# grayling - smith morehouse



## Kingfisher (Jul 25, 2008)

just noticed that DWR has put a bunch of grayling into smith and morehouse...
SMITH-MOREHOUSE RESSUMMITGRAYLING ARCTIC20010 2.408/25/2015

about 20 thousand 2.4 inchers...
so, anyone know the strategy here? why? already have small rainbows, some tigers and it is typically a put and take fishery due to the high pressure.


----------



## Trooper (Oct 18, 2007)

Grayling are present in the Weber and streams in the area and abundant in the upper lakes in the drainage (Sand, Round). SM itself is deep and shaded so it stays quite cold- they might do well there. It'd be a great lake for kids, if it fished a little better, and maybe the grayling will do well. I hope they do!


----------



## Catherder (Aug 2, 2008)

I don't know if there is any major "strategy" involved. They have put grayling in several popular lakes up there, including Trial and Washington. As those recent DWR surveys show, people like catching new species and they are not detrimental to existing native fish programs. I also believe they have been putting them in SM for a while. I've heard a couple reports of guys catching nicer size ones there. 

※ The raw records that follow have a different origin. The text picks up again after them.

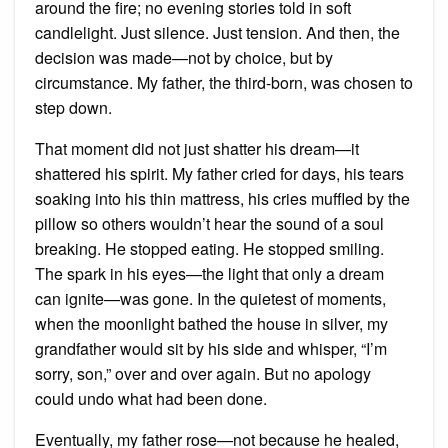
around the fire; no evening stories told in soft
candlelight. Just silence. Just tension. And then, the
decision was made—not by choice, but by
circumstance. My father, the third-born, was chosen to
step down.
That moment did not just shatter his dream—it
shattered his spirit. My father cried for days, his tears
soaking into his thin mattress, his cries muffled by the
pillow so others wouldn’t hear the sound of a soul
breaking. He stopped eating. He stopped smiling.
The spark in his eyes—the light that only a dream
can ignite—was gone. In the quietest of moments,
when the moonlight bathed the house in silver, my
grandfather would sit by his side and whisper, “I’m
sorry, son,” over and over again. But no apology
could undo what had been done.
Eventually, my father rose—not because he healed,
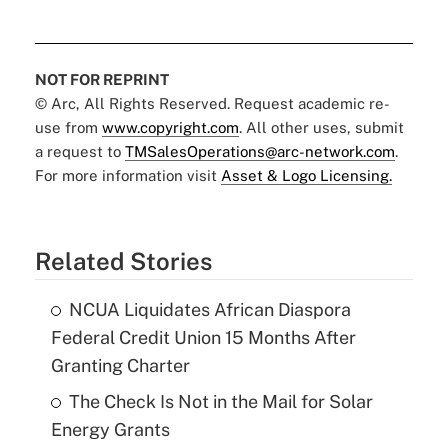
NOT FOR REPRINT
© Arc, All Rights Reserved. Request academic re-
use from
www.copyright.com
. All other uses, submit
a request to
TMSalesOperations@arc-network.com
.
For more information visit
Asset & Logo Licensing.
Related Stories
NCUA Liquidates African Diaspora
Federal Credit Union 15 Months After
Granting Charter
The Check Is Not in the Mail for Solar
Energy Grants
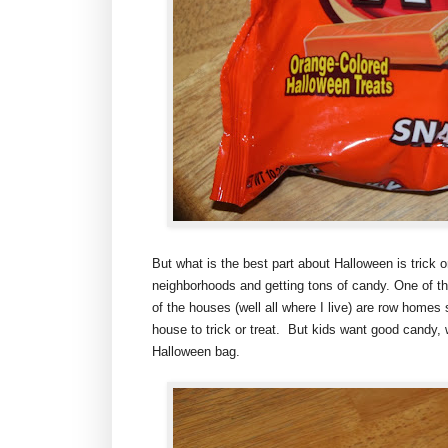
But what is the best part about Halloween is trick o
neighborhoods and getting tons of candy. One of the
of the houses (well all where I live) are row homes
house to trick or treat. But kids want good candy, 
Halloween bag.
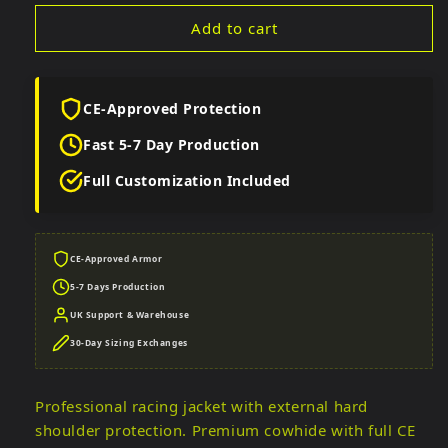
Add to cart
CE-Approved Protection
Fast 5-7 Day Production
Full Customization Included
CE-Approved Armor
5-7 Days Production
UK Support & Warehouse
30-Day Sizing Exchanges
Professional racing jacket with external hard
shoulder protection. Premium cowhide with full CE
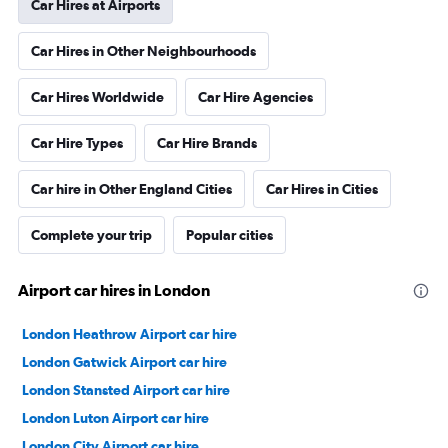
Car Hires at Airports
Car Hires in Other Neighbourhoods
Car Hires Worldwide
Car Hire Agencies
Car Hire Types
Car Hire Brands
Car hire in Other England Cities
Car Hires in Cities
Complete your trip
Popular cities
Airport car hires in London
London Heathrow Airport car hire
London Gatwick Airport car hire
London Stansted Airport car hire
London Luton Airport car hire
London City Airport car hire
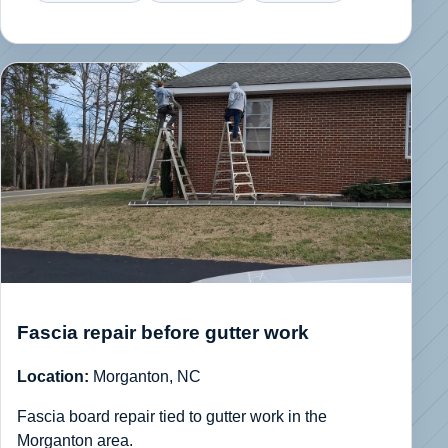
Fascia repair before gutter work
Location:
Morganton, NC
Fascia board repair tied to gutter work in the
Morganton area.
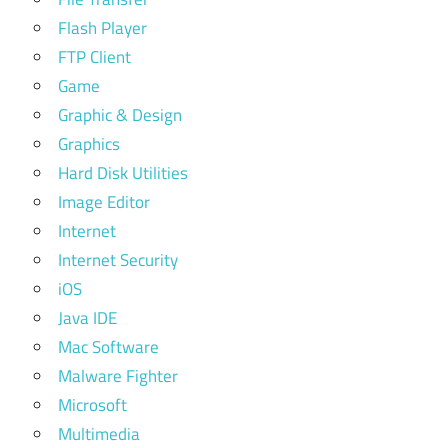
Flash Player
FTP Client
Game
Graphic & Design
Graphics
Hard Disk Utilities
Image Editor
Internet
Internet Security
iOS
Java IDE
Mac Software
Malware Fighter
Microsoft
Multimedia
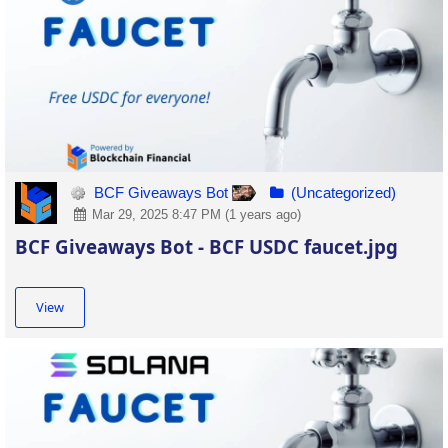
BCF Giveaways Bot
(Uncategorized)
Mar 29, 2025 8:47 PM (1 years ago)
BCF Giveaways Bot - BCF USDC faucet.jpg
View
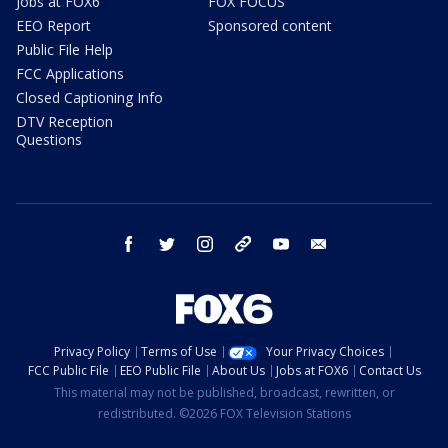
Jobs at FOX6
FOX FOCUS
EEO Report
Sponsored content
Public File Help
FCC Applications
Closed Captioning Info
DTV Reception
Questions
facebook
twitter
instagram
threads
youtube
email
Privacy Policy
Terms of Use
Your Privacy Choices
FCC Public File
EEO Public File
About Us
Jobs at FOX6
Contact Us
This material may not be published, broadcast, rewritten, or
redistributed. ©2026 FOX Television Stations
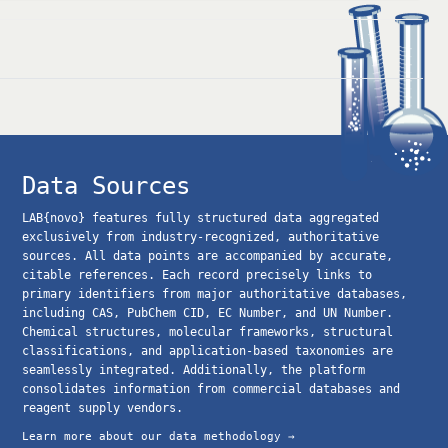
Data Sources
LAB{novo} features fully structured data aggregated
exclusively from industry-recognized, authoritative
sources. All data points are accompanied by accurate,
citable references. Each record precisely links to
primary identifiers from major authoritative databases,
including CAS, PubChem CID, EC Number, and UN Number.
Chemical structures, molecular frameworks, structural
classifications, and application-based taxonomies are
seamlessly integrated. Additionally, the platform
consolidates information from commercial databases and
reagent supply vendors.
Learn more about our data methodology →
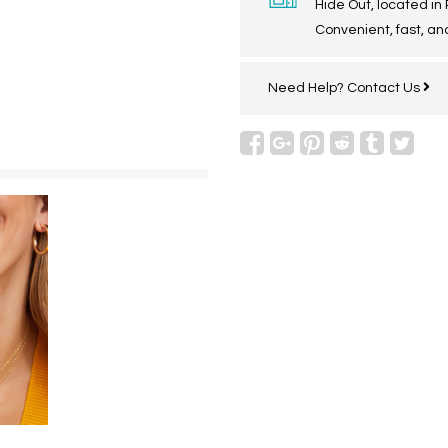
Hide Out, located in
Convenient, fast, and
Need Help?
Contact Us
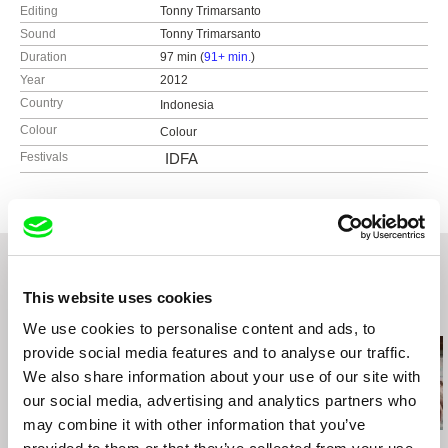
Editing
Tonny Trimarsanto
Sound
Tonny Trimarsanto
Duration
97 min (
91+ min.
)
Year
2012
Country
Indonesia
Colour
Colour
Festivals
IDFA
This website uses cookies
Related Films (20)
We use cookies to personalise content and ads, to
provide social media features and to analyse our traffic.
We also share information about your use of our site with
our social media, advertising and analytics partners who
may combine it with other information that you’ve
Agustina Comedi
Marika Pecháčková
Lesia Diak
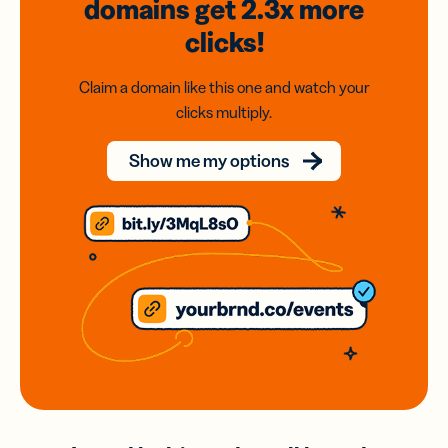
domains
get 2.3x
more
clicks!
Claim a domain like this one and watch your
clicks multiply.
Show me my options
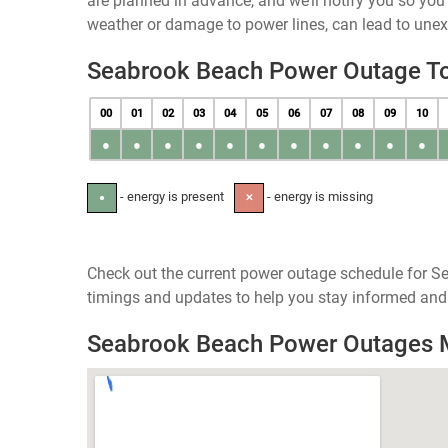
are planned in advance, and we’ll notify you so yo
weather or damage to power lines, can lead to une
Seabrook Beach Power Outage T
00
01
02
03
04
05
06
07
08
09
10
●
●
●
●
●
●
●
●
●
●
●
- energy is present
- energy is missing
●
✕
Check out the current power outage schedule for S
timings and updates to help you stay informed and 
Seabrook Beach Power Outages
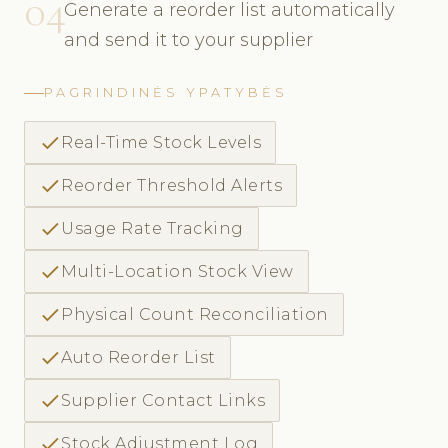
04
Generate a reorder list automatically
and send it to your supplier
PAGRINDINĖS YPATYBĖS
check
Real-Time Stock Levels
check
Reorder Threshold Alerts
check
Usage Rate Tracking
check
Multi-Location Stock View
check
Physical Count Reconciliation
check
Auto Reorder List
check
Supplier Contact Links
check
Stock Adjustment Log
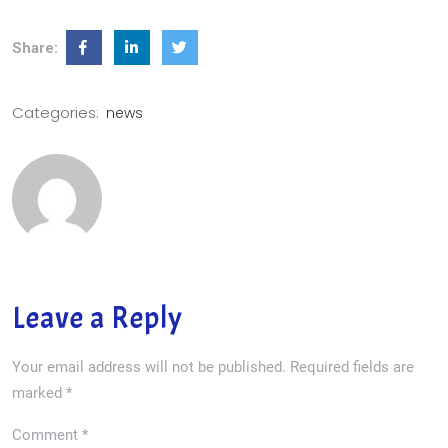
Share:
Categories:
news
Leave a Reply
Your email address will not be published.
Required fields are
marked
*
Comment
*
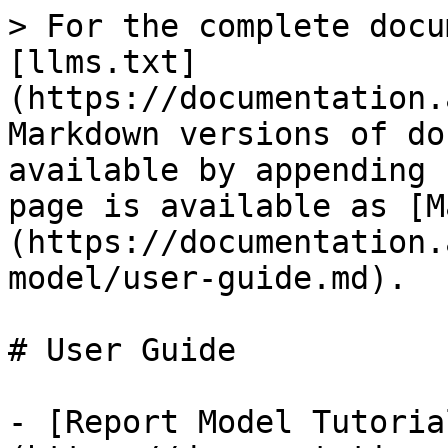
> For the complete docu
[llms.txt]
(https://documentation.
Markdown versions of do
available by appending 
page is available as [M
(https://documentation.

As for them getting fished out due to general pressure, I kind of doubt it. Grayling are not too fond of eating gobs of powerbait and such , so I doubt the average "Joe 6 pack" is going to put much of a dent in the population. Many of the guys that catch them on flies will be C&R and while not terrible, I never thought they tasted as good as trout caught out of the same water, so I doubt even skilled anglers that want to harvest fish will take very many out.


----------



## rbq (Aug 31, 2015)

Last summer I was catching 3-4" grayling. In June I was catching 10-11" grayling on a fly & bubble. I wouldn't be surprised to see a new state record grayling come out of there in a few years with that many of them being stocked there.


----------